BRIEF = Reproduce the listing below verbatim, omitting the pictures.

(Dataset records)
+-------+

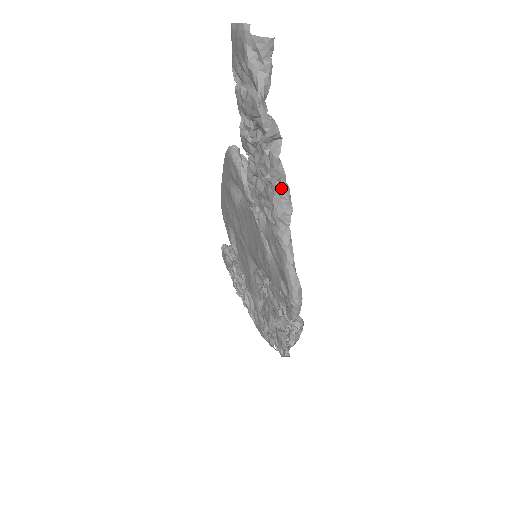
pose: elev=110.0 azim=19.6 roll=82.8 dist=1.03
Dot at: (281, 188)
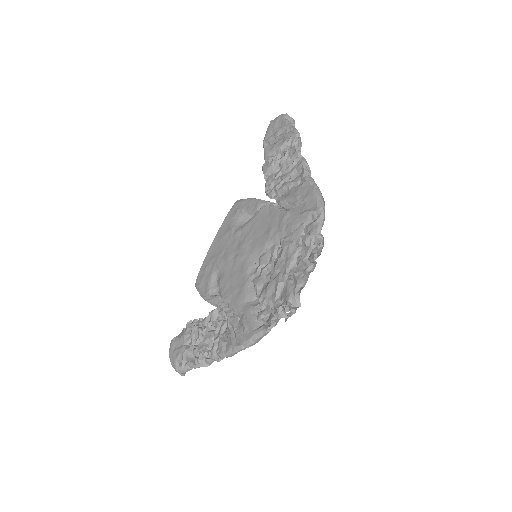
Dot at: occluded
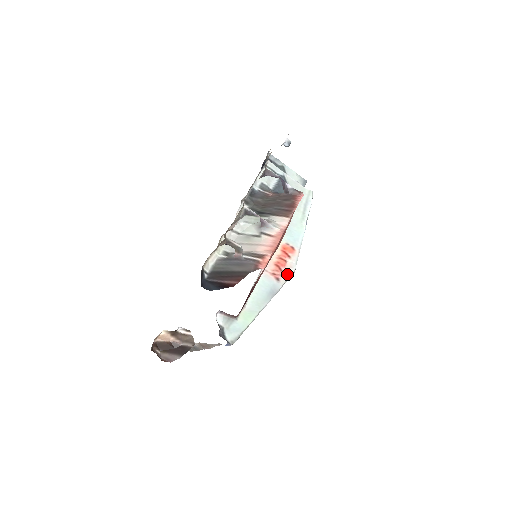
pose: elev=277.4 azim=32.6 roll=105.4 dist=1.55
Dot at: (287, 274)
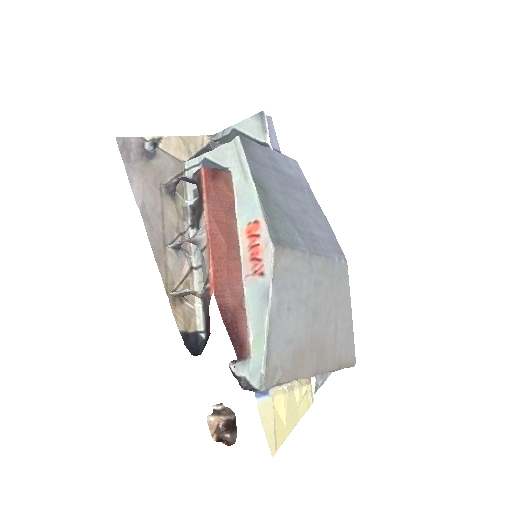
Dot at: (267, 258)
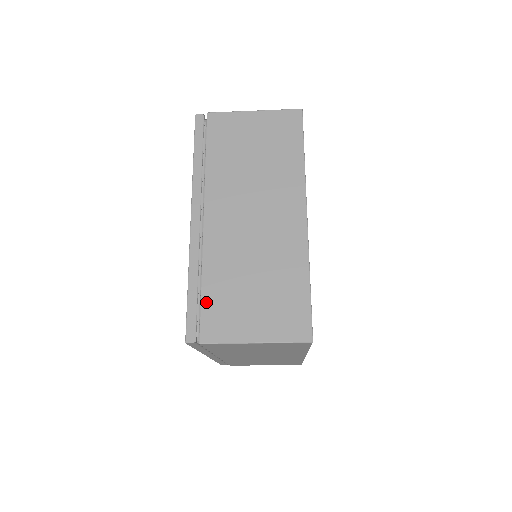
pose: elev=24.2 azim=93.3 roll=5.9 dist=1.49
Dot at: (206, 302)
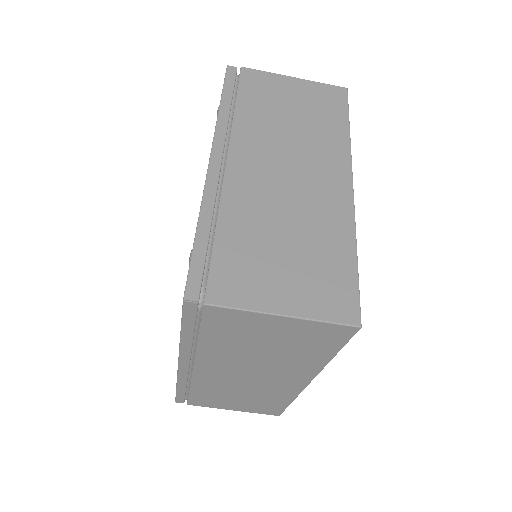
Dot at: (220, 254)
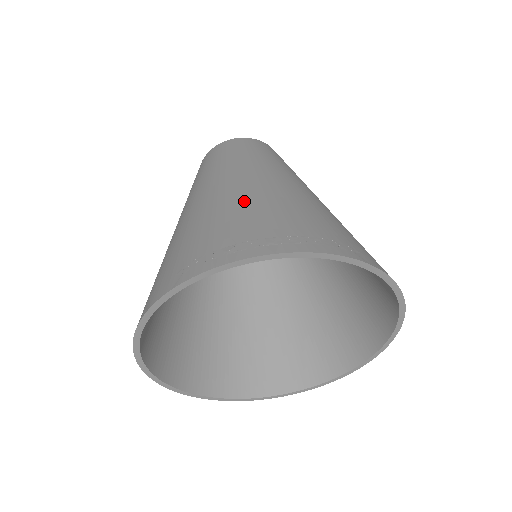
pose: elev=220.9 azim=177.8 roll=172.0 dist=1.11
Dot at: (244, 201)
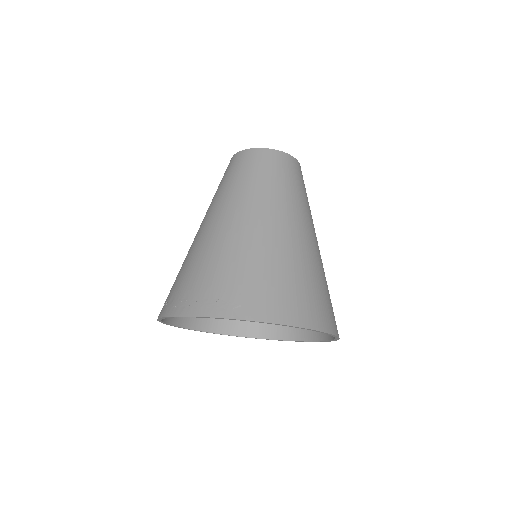
Dot at: (197, 253)
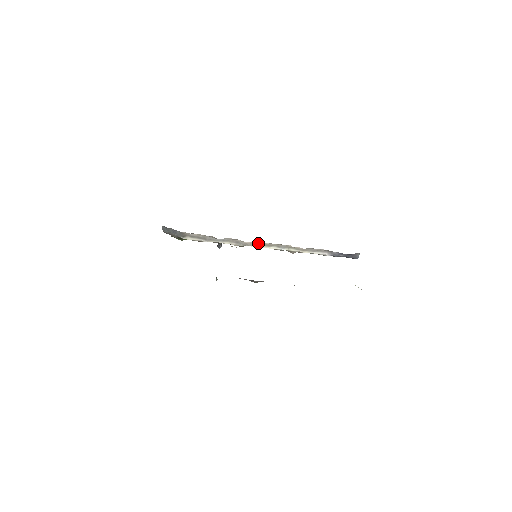
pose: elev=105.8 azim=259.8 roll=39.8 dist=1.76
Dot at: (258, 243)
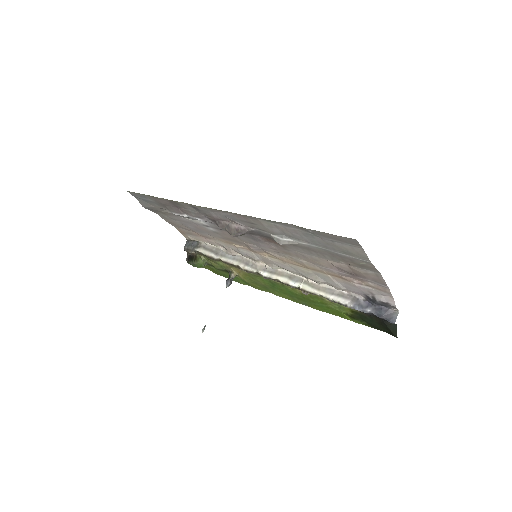
Dot at: (269, 268)
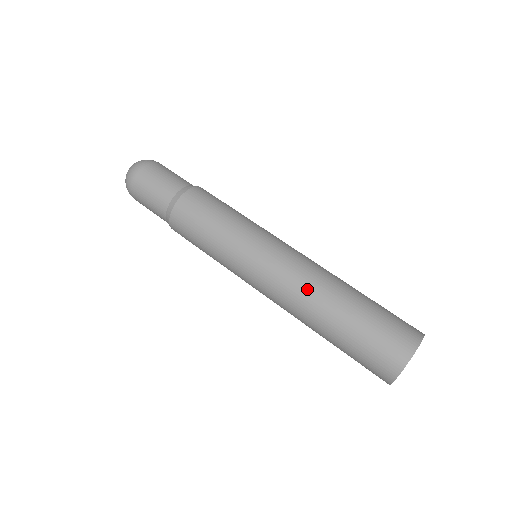
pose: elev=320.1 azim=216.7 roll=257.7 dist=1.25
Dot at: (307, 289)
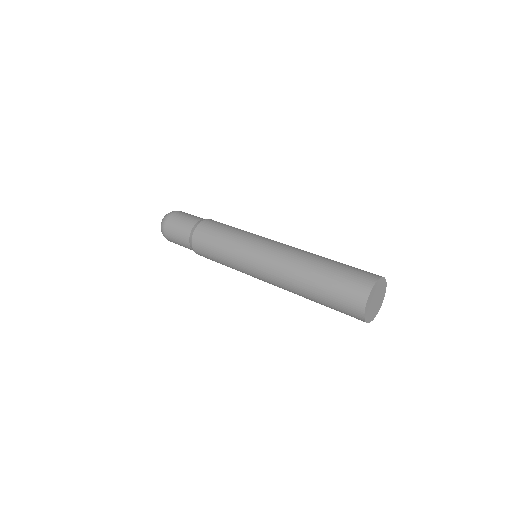
Dot at: (285, 279)
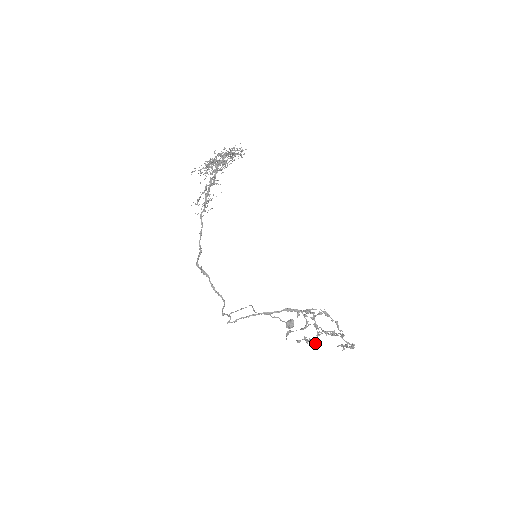
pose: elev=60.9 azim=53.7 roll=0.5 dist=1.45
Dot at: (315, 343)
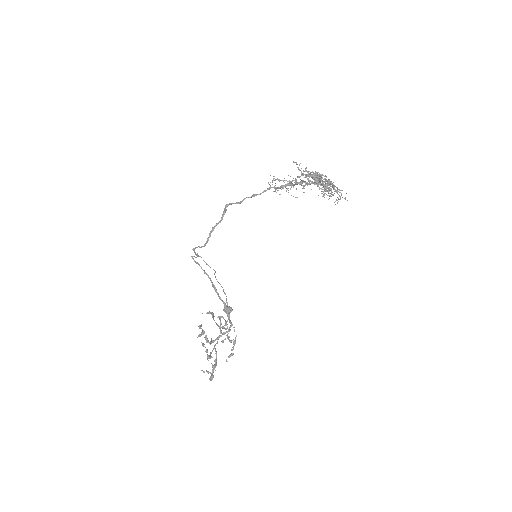
Dot at: occluded
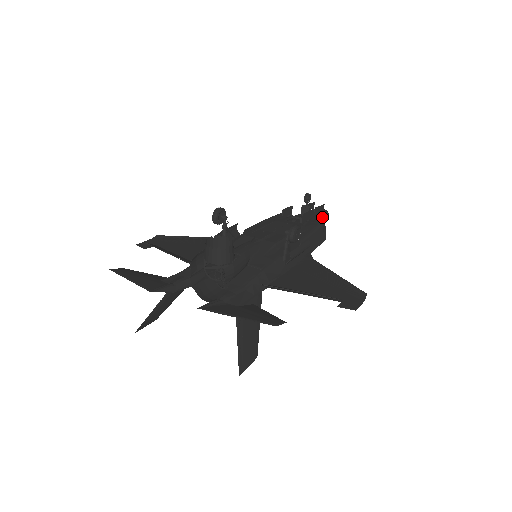
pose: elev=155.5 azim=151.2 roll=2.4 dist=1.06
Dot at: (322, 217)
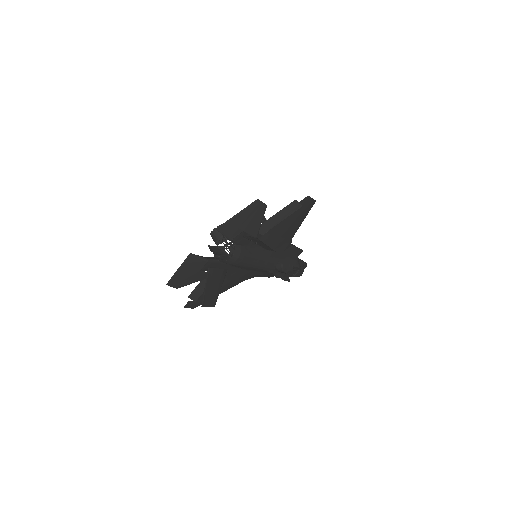
Dot at: occluded
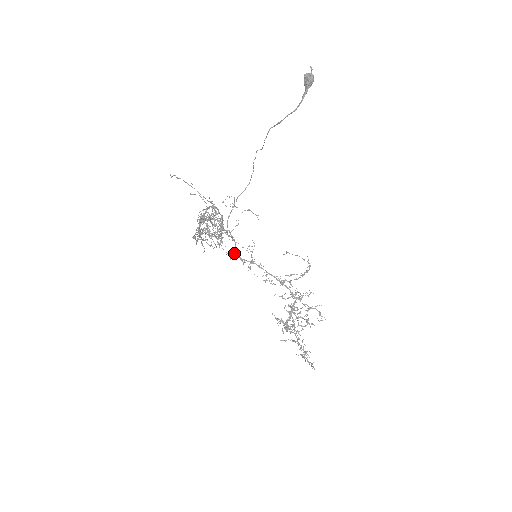
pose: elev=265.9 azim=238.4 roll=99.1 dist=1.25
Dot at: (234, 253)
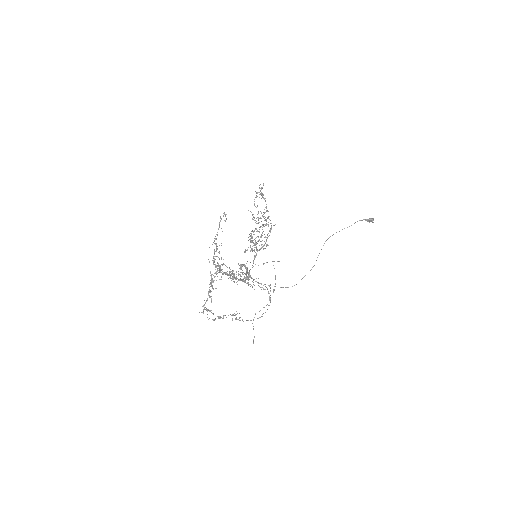
Dot at: (242, 266)
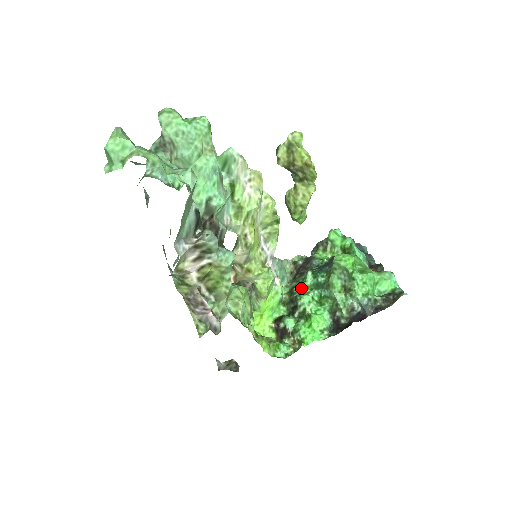
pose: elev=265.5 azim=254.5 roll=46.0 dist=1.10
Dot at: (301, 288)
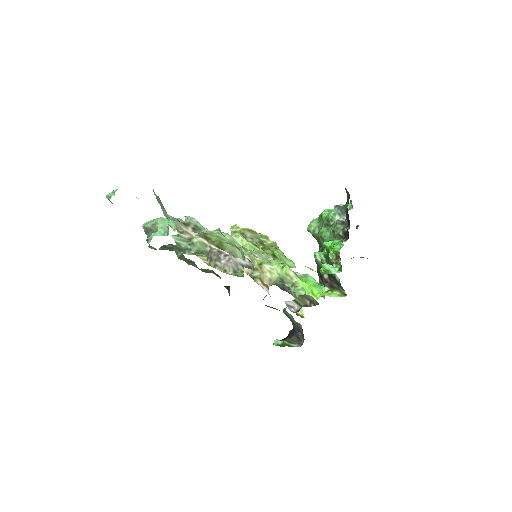
Dot at: occluded
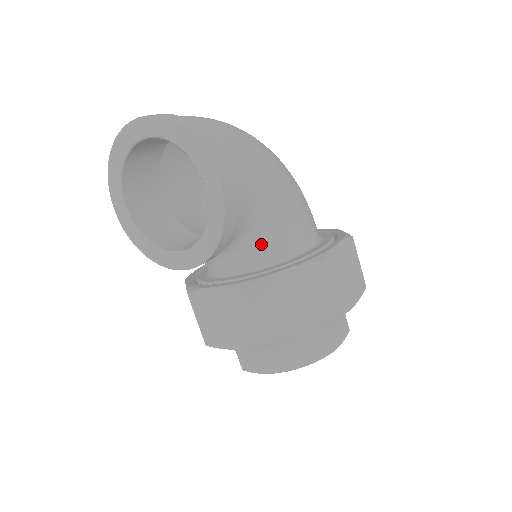
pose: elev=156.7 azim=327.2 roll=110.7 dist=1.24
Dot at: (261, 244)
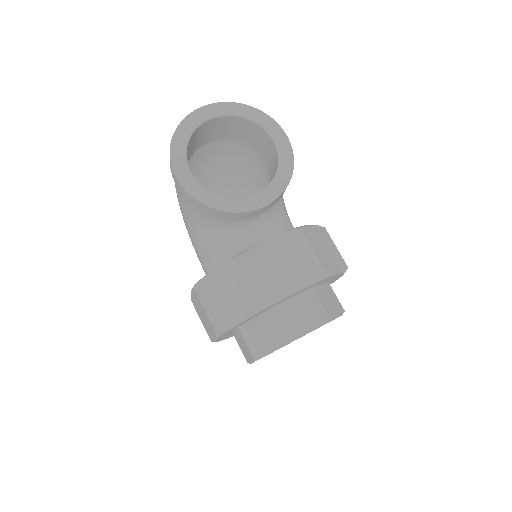
Dot at: (283, 218)
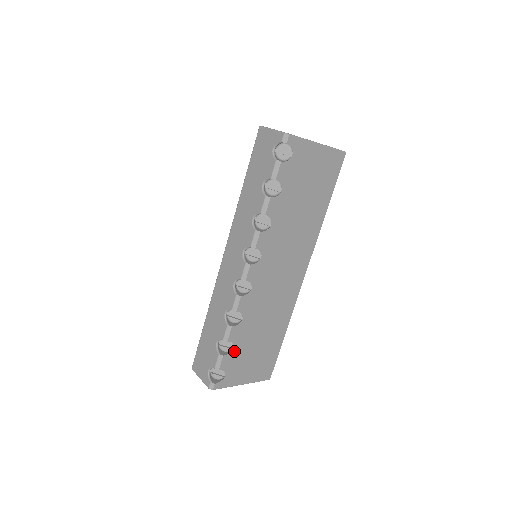
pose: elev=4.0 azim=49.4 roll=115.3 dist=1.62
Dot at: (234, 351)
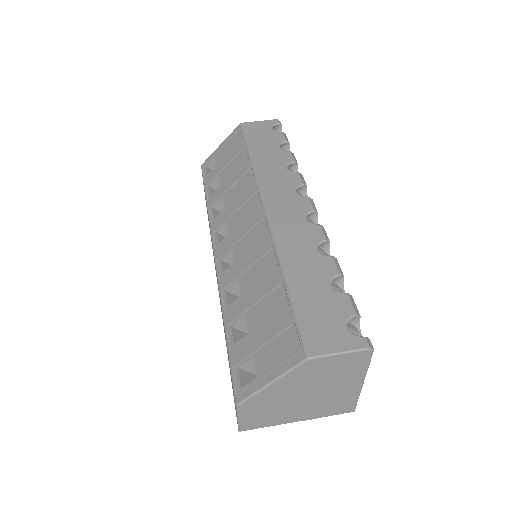
Dot at: occluded
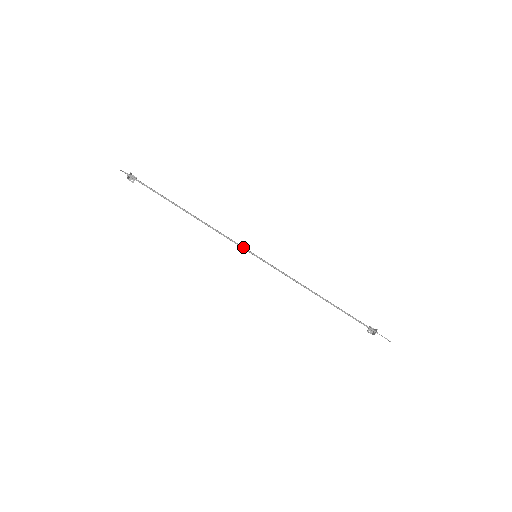
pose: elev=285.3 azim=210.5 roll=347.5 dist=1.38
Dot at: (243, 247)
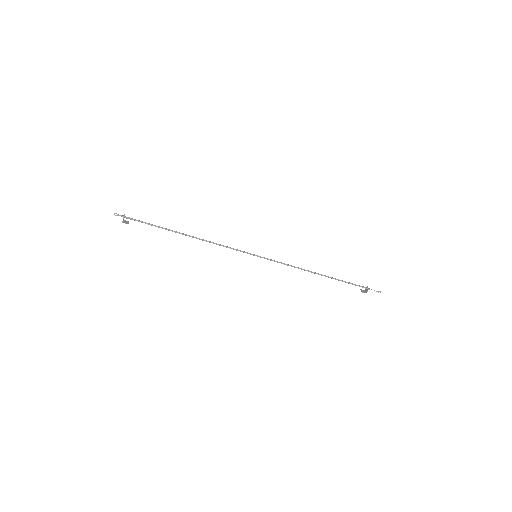
Dot at: (243, 251)
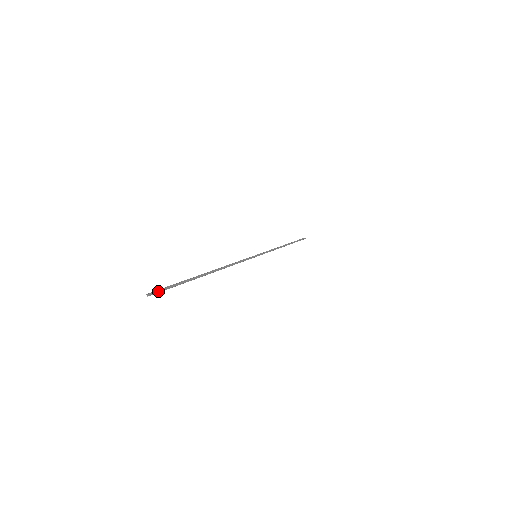
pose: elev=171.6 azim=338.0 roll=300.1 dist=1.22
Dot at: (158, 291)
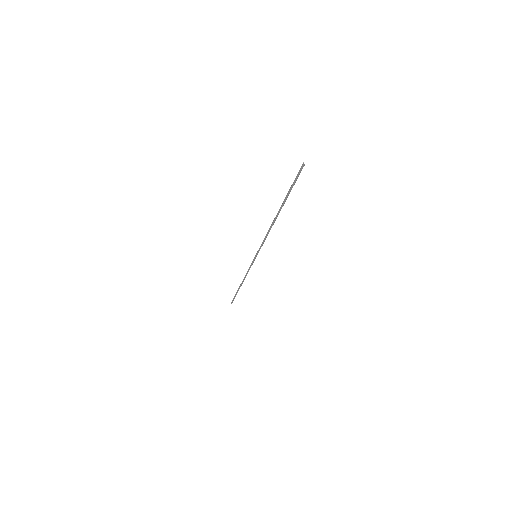
Dot at: (299, 172)
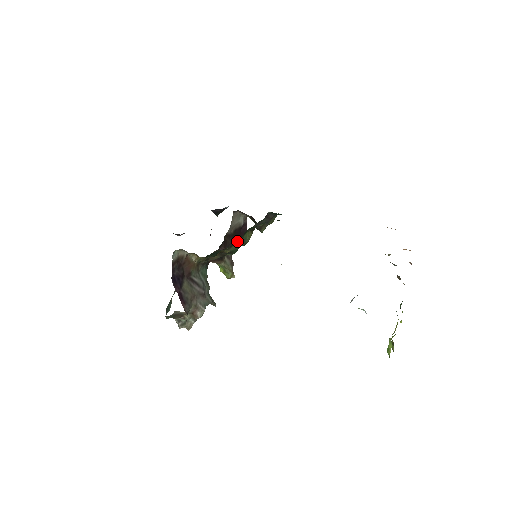
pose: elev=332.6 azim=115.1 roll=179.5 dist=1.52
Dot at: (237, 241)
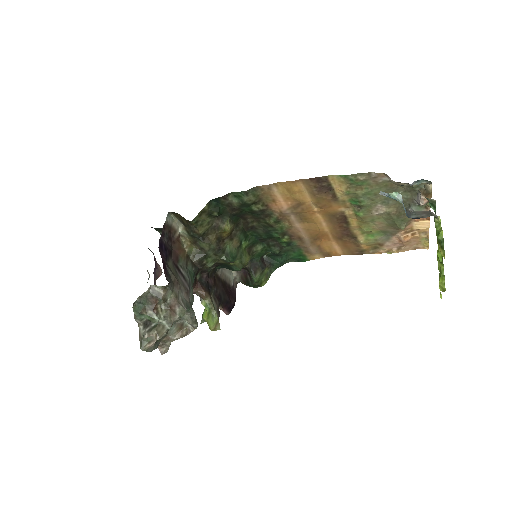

+-------+

WORKED SOLUTION =
pose: elev=110.0 azim=19.6 roll=82.8 dist=1.03
Dot at: (281, 188)
Dot at: occluded
pose: elev=277.4 azim=32.6 roll=105.4 dist=1.55
Dot at: (287, 274)
Dot at: (267, 258)
pose: elev=24.2 azim=93.3 roll=5.9 dist=1.49
Dot at: (206, 302)
Dot at: (220, 254)
pose: elev=220.9 azim=177.8 roll=172.0 dist=1.11
Dot at: (244, 201)
Dot at: (197, 253)
pose: elev=105.8 azim=259.8 roll=39.8 dist=1.76
Dot at: (258, 243)
Dot at: (269, 268)
pose: elev=320.1 azim=216.7 roll=257.7 dist=1.25
Dot at: (307, 289)
Dot at: (285, 279)
pose: elev=60.9 azim=53.7 roll=0.5 dist=1.45
Dot at: (315, 343)
Dot at: occluded
pose: elev=155.5 azim=151.2 roll=2.4 dist=1.06
Dot at: (322, 217)
Dot at: occluded
pose: elev=265.9 azim=238.4 roll=99.1 dist=1.25
Dot at: (234, 253)
Dot at: (242, 266)
pose: elev=265.5 azim=254.5 roll=46.0 dist=1.10
Dot at: (301, 288)
Dot at: occluded
pose: elev=156.7 azim=327.2 roll=110.7 dist=1.24
Dot at: (261, 244)
Dot at: (283, 218)
pose: elev=4.0 azim=49.4 roll=115.3 dist=1.62
Dot at: (234, 351)
Dot at: occluded
pose: elev=285.3 azim=210.5 roll=347.5 dist=1.38
Dot at: (243, 247)
Dot at: (243, 251)
pose: elev=171.6 azim=338.0 roll=300.1 dist=1.22
Dot at: (158, 291)
Dot at: (299, 172)
pose: elev=332.6 azim=115.1 roll=179.5 dist=1.52
Dot at: (237, 241)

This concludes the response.